氷華の言葉を代弁するアリスの瞳には、薄っすらと涙が滲んでいた。


『ははぁ、かっこつけては見ましたが、どうやらマスターに託された霊力も限界に近いようですね。では最後にマスターよりご子息への伝言です。一言一句間違えずにナナシ様にお伝えください。『龍毅、そしてナナシ。お主らは私様と雷ちゃんの自慢の息子なのである。余り構ってやれなかったのが残念であるが、立派に育った息子達の姿を見れて私様達は満足なのである。多くは言わん。どうか達者で暮らすのである。』・・・以上です。』


言葉を発するたびに、その姿が希薄になっていくアリス。すでに9割ほど透明になり、今にも消えてなくなりそうなアリスがにこやかにカテーシーをする。

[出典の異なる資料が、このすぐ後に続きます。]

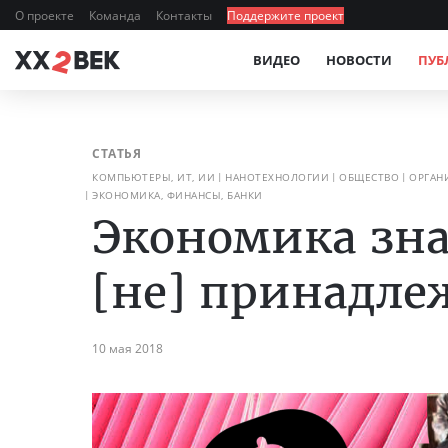
О проекте
Команда
Контакты
Поддержите проект
ВИДЕО
НОВОСТИ
ПУБ
СТАТЬЯ
КОМПЬЮТЕРЫ, ИТ, ИИ
НАНОТЕХНОЛОГИИ
ОБЩЕСТВО
ОРГАН
ЭКОНОМИКА, ФИНАНСЫ, БАНКИ
Экономика зна
[не] принадле
10 мая 2018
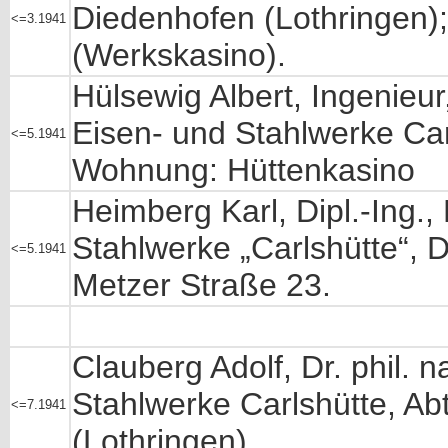
Diedenhofen (Lothringen)
<=3.1941
(Werkskasino).
Hülsewig Albert, Ingenieur
Eisen- und Stahlwerke Car
<=5.1941
Wohnung: Hüttenkasino
Heimberg Karl, Dipl.-Ing.
Stahlwerke „Carlshütte“, 
<=5.1941
Metzer Straße 23.
Clauberg Adolf, Dr. phil. 
Stahlwerke Carlshütte, Ab
<=7.1941
(Lothringen)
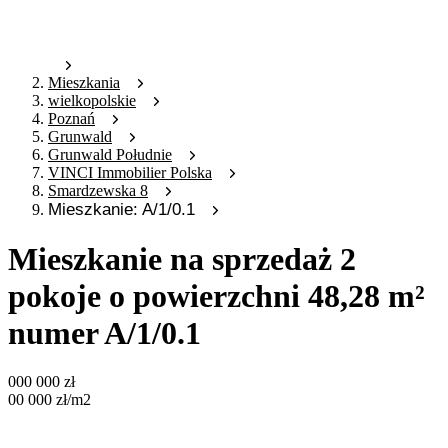
Mieszkania
wielkopolskie
Poznań
Grunwald
Grunwald Południe
VINCI Immobilier Polska
Smardzewska 8
Mieszkanie: A/1/0.1
Mieszkanie na sprzedaż 2
pokoje o powierzchni 48,28 m²
numer A/1/0.1
000 000
zł
00 000
zł
/m2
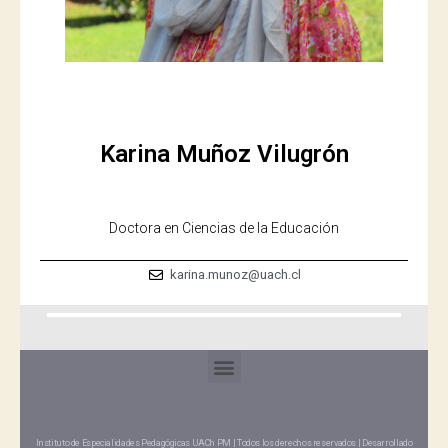
Karina Muñoz Vilugrón
Doctora en Ciencias de la Educación
karina.munoz@uach.cl
Instituto de Especialidades Pedagógicas UACh PM | Todos los derechos reservados | Desarrollado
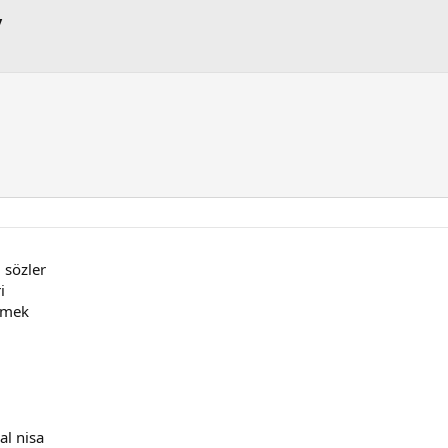
y
 sözler
i
etmek
al nisa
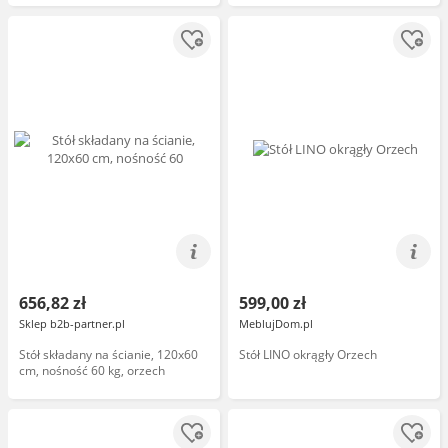
656,82 zł
599,00 zł
Sklep b2b-partner.pl
MeblujDom.pl
Stół składany na ścianie, 120x60
Stół LINO okrągły Orzech
cm, nośność 60 kg, orzech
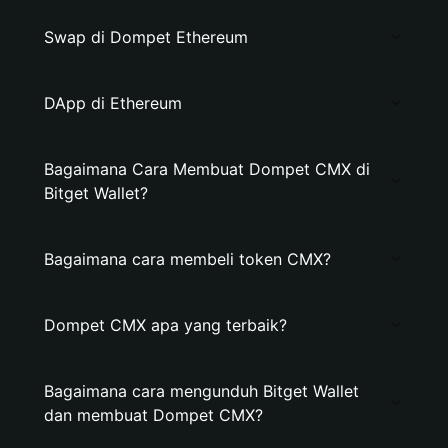
Swap di Dompet Ethereum
DApp di Ethereum
Bagaimana Cara Membuat Dompet CMX di
Bitget Wallet?
Bagaimana cara membeli token CMX?
Dompet CMX apa yang terbaik?
Bagaimana cara mengunduh Bitget Wallet
dan membuat Dompet CMX?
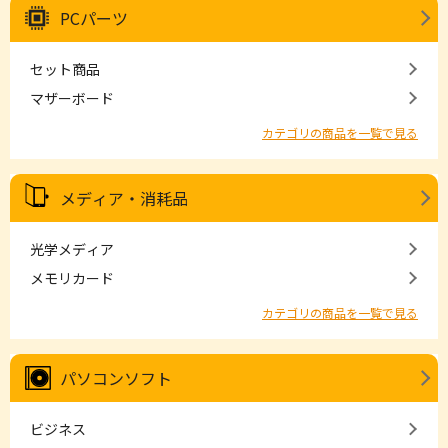
PCパーツ
セット商品
マザーボード
カテゴリの商品を一覧で見る
メディア・消耗品
光学メディア
メモリカード
カテゴリの商品を一覧で見る
パソコンソフト
ビジネス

「アイからの…母さんからの伝言…確かに受け取った。」


三人の背後から不意に声。アリエルの治療を終えたナナシがゆっくりと立ち上がる。


「フレイム君!!!」


「フレイム兄さん!!」


「フレイム!」


「ハハァ…ようやくのお目覚めかよ。」


ナナシの目覚めに疲弊したヒーロー達の目に光が戻る。そして・・・


「おはよう、ナナシ君。」


「すまない、どうやら寝坊したみたいだな。」


涙で瞳を潤ませるアリエルにいつも通りの少しズレた返事をするナナシ。皆の様子を確認したナナシが今度はアリスの方へと向き直る。


「アリス。君はこれから母さん達の元に赴くのか?」


『はい。私は未来永劫マスターと共にあると誓いましたから。』


「それは契約でか?」


『いえ、私の意思です。私もマスターも寂しがり屋ですから。』


「そうか。」


消えかけるアリスにナナシが不器用に微笑む。


「では自分からも手向けだ。成長した息子の姿、しかとその目に焼き付け、母さん達に語ってやってくれ。」


『承知しました。』


ナナシの不器用な笑いに応えるように笑みを深めるアリス。


【超変身フレイムフォーム】


灼熱の炎がナナシを包む。目も開けられないほどの眩い光。